--- Trecho ---

No que diz respeito às restrições eleitorais, o MPC-PR concorda com o entendimento da unidade técnica no sentido de que tal prática pode caracterizar distribuição gratuita de bens e serviços de caráter social custeados pelo Poder Público, sendo tais condutas vedadas em ano eleitoral. Desta forma, respondeu aos questionamentos conforme segue: 

Resposta 1  –  Tratando-se de faculdade do ente público local a possibilidade de quitar os contratos em nome dos beneficiários do programa habitacional Minha Casa, Minha Vida, nos moldes da Portaria MCID nº 1.248/2023, deverá a Administração Pública (i) realizar todas as etapas pertinentes às boas práticas na implementação de políticas públicas, por exemplo, estudos técnicos, análise de alternativas e outras disposições para obter critérios objetivos de concessão das subvenções, além de (ii) editar lei específica com critérios de elegibilidade e restrição à imediata alienação à terceiros e (iii) ter previsão orçamentária correspondente, observando-se o PPA, LDO e LOA, requisitos que também se impõem à escolha do ente público em realizar subvenções para os demais casos de financiamento habitacional.  

Resposta 2 – Considerando que se trata também de uma subvenção social, as mesmas diretrizes mencionadas na resposta anterior são aplicáveis a este questionamento.  

Resposta 3 – Sim, a etapa de compra e entrega das propriedades ou a quitação das dívidas dos mutuários pelo ente público são condutas caracterizadas como distribuição gratuita de bens e serviços de caráter social custeados pelo Poder Público e, portanto, vedadas em ano eleitoral, nos termos do art. 73, IV da Lei 9.504/97, salvo a existência de alguma das exceções do § 10 do mesmo artigo. 

Decisão 

O Relator designado ao processo, Conselheiro Ivan Lelis Bonilha, corroborou o entendimento esboçado pelo MPC-PR no sentido de que o contexto da presente consulta, a qual envolve beneficiários do Programa “Minha Casa, Minha Vida”, deve acompanhar as diretrizes traçadas pela Portaria MCDI nº 1.248, de 26 de setembro de 2023.  

Nesse sentido, afirmou que, de fato, faculta-se ao Poder Público arcar com as prestações originariamente atribuídas aos beneficiários, a título de contrapartida, mediante celebração de convênio com o Agente Operador. 

No exercício de tal prerrogativa, não poderá o Município afastar-se de princípios essenciais como a legalidade, a impessoalidade, a moralidade, a publicidade e a eficiência. De igual importância, a previsão das despesas nas Leis Orçamentárias pode ser revista para alterações que se mostrarem necessárias, em consonância com a Lei de Responsabilidade Fiscal.  

O Relator destacou, especialmente, a indicação feita pelo MPC-PR sobre o manual “Política Pública em Dez Passos”, desenvolvido pelo Tribunal de Contas da União, em que são discutidas estratégias hábeis a balizar o necessário estudo técnico prévio à construção de medidas de política pública. 

Em relação à aquisição de imóveis pelo Município e entrega de títulos de propriedade, entendeu o Relator que não há óbice para tal conduta, desde que seja compreendida a complexidade do tema e seja realizada minuciosa análise da situação, da legislação local e dos contratos rescindidos.

--- Dados apresentados ---

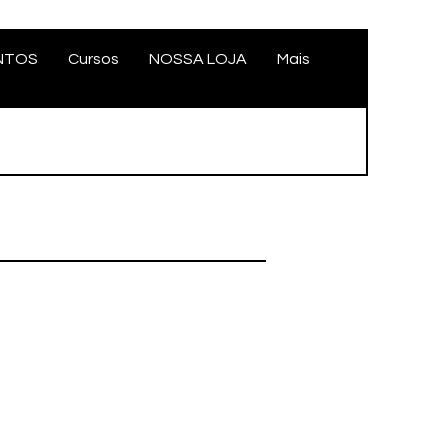
NTOS
Cursos
NOSSA LOJA
Mais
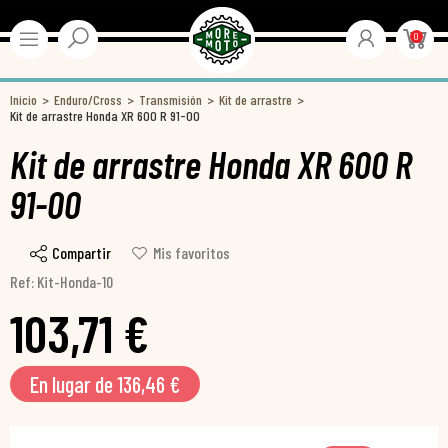
0
Inicio
Enduro/Cross
Transmisión
Kit de arrastre
Kit de arrastre Honda XR 600 R 91-00
Kit de arrastre Honda XR 600 R
91-00
Compartir
Mis favoritos
Ref: Kit-Honda-10
103,71 €
En lugar de 136,46 €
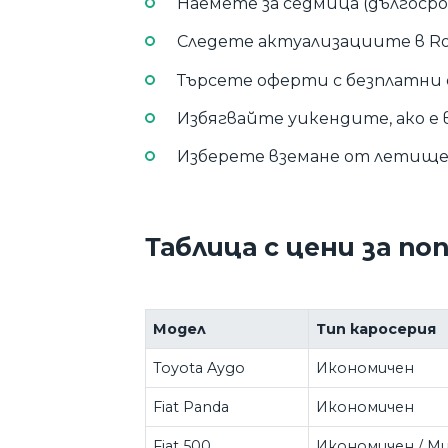
Наемете за седмица (дългосроч
Следете актуализациите в Ros
Търсете оферти с безплатни
Избягвайте уикендите, ако е
Изберете вземане от летищ
Таблица с цени за п
Модел
Тип каросерия
Toyota Aygo
Икономичен
Fiat Panda
Икономичен
Fiat 500
Икономичен / М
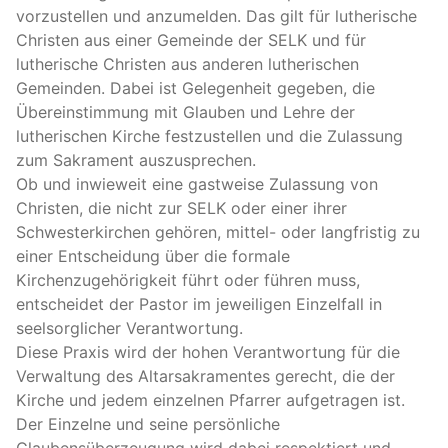
vorzustellen und anzumelden. Das gilt für lutherische
Christen aus einer Gemeinde der
SELK
und für
lutherische Christen aus anderen lutherischen
Gemeinden. Dabei ist Gelegenheit gegeben, die
Übereinstimmung mit Glauben und Lehre der
lutherischen Kirche festzustellen und die Zulassung
zum Sakrament auszusprechen.
Ob und inwieweit eine gastweise Zulassung von
Christen, die nicht zur
SELK
oder einer ihrer
Schwesterkirchen gehören, mittel- oder langfristig zu
einer Entscheidung über die formale
Kirchenzugehörigkeit führt oder führen muss,
entscheidet der Pastor im jeweiligen Einzelfall in
seelsorglicher Verantwortung.
Diese Praxis wird der hohen Verantwortung für die
Verwaltung des Altarsakramentes gerecht, die der
Kirche und jedem einzelnen Pfarrer aufgetragen ist.
Der Einzelne und seine persönliche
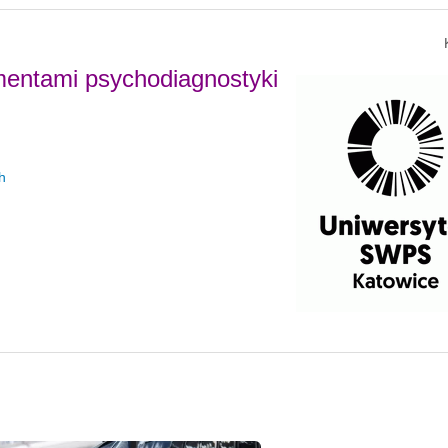
entami psychodiagnostyki
h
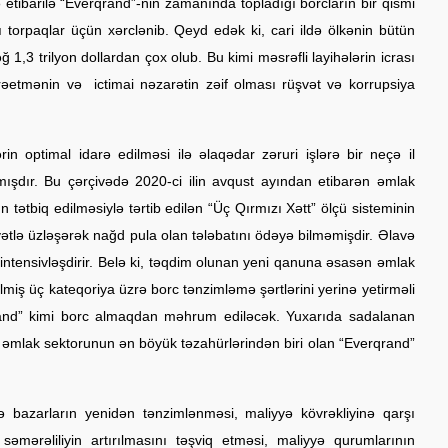
 etibarilə “Everqrand”-nin zamanında topladığı borcların bir qismi
ğı torpaqlar üçün xərclənib. Qeyd edək ki, cari ildə ölkənin bütün
,3 trilyon dollardan çox olub. Bu kimi məsrəfli layihələrin icrası
rəetmənin və ictimai nəzarətin zəif olması rüşvət və korrupsiya
rin optimal idarə edilməsi ilə əlaqədar zəruri işlərə bir neçə il
ışdır. Bu çərçivədə 2020-ci ilin avqust ayından etibarən əmlak
tətbiq edilməsiylə tərtib edilən “Üç Qırmızı Xətt” ölçü sisteminin
lə üzləşərək nağd pula olan tələbatını ödəyə bilməmişdir. Əlavə
ntensivləşdirir. Belə ki, təqdim olunan yeni qanuna əsasən əmlak
ilmiş üç kateqoriya üzrə borc tənzimləmə şərtlərini yerinə yetirməli
rqrand” kimi borc almaqdan məhrum ediləcək. Yuxarıda sadalanan
əmlak sektorunun ən böyük təzahürlərindən biri olan “Everqrand”
də bazarların yenidən tənzimlənməsi, maliyyə kövrəkliyinə qarşı
səmərəliliyin artırılmasını təşviq etməsi, maliyyə qurumlarının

---

• _O que fazer_:
1) Reescreva em forma de lista o parágrafo do trecho que começa com "Resposta 1 – Tratando-se de faculdade do ente público local", mantendo seus fatos principais.
2) Segundo o trecho, quem foi o Relator designado ao processo?
3) Liste todos os princípios dos quais, segundo o trecho, o Município não poderá se afastar ao arcar com as prestações dos beneficiários.

• _Suas respostas_:
1)
Quitar os contratos em nome dos beneficiários do programa Minha Casa, Minha Vida, nos moldes da Portaria MCID nº 1.248/2023, é uma faculdade do ente público local. Caso a exerça, a Administração Pública deverá:
- realizar todas as etapas de boas práticas na implementação de políticas públicas, como estudos técnicos e análise de alternativas, para obter critérios objetivos de concessão das subvenções;
- editar lei específica com critérios de elegibilidade e restrição à imediata alienação a terceiros;
- ter previsão orçamentária correspondente, observando o PPA, a LDO e a LOA.

Esses requisitos também se aplicam às subvenções para os demais casos de financiamento habitacional.

2) O Conselheiro Ivan Lelis Bonilha.

3)
- Legalidade
- Impessoalidade
- Moralidade
- Publicidade
- Eficiência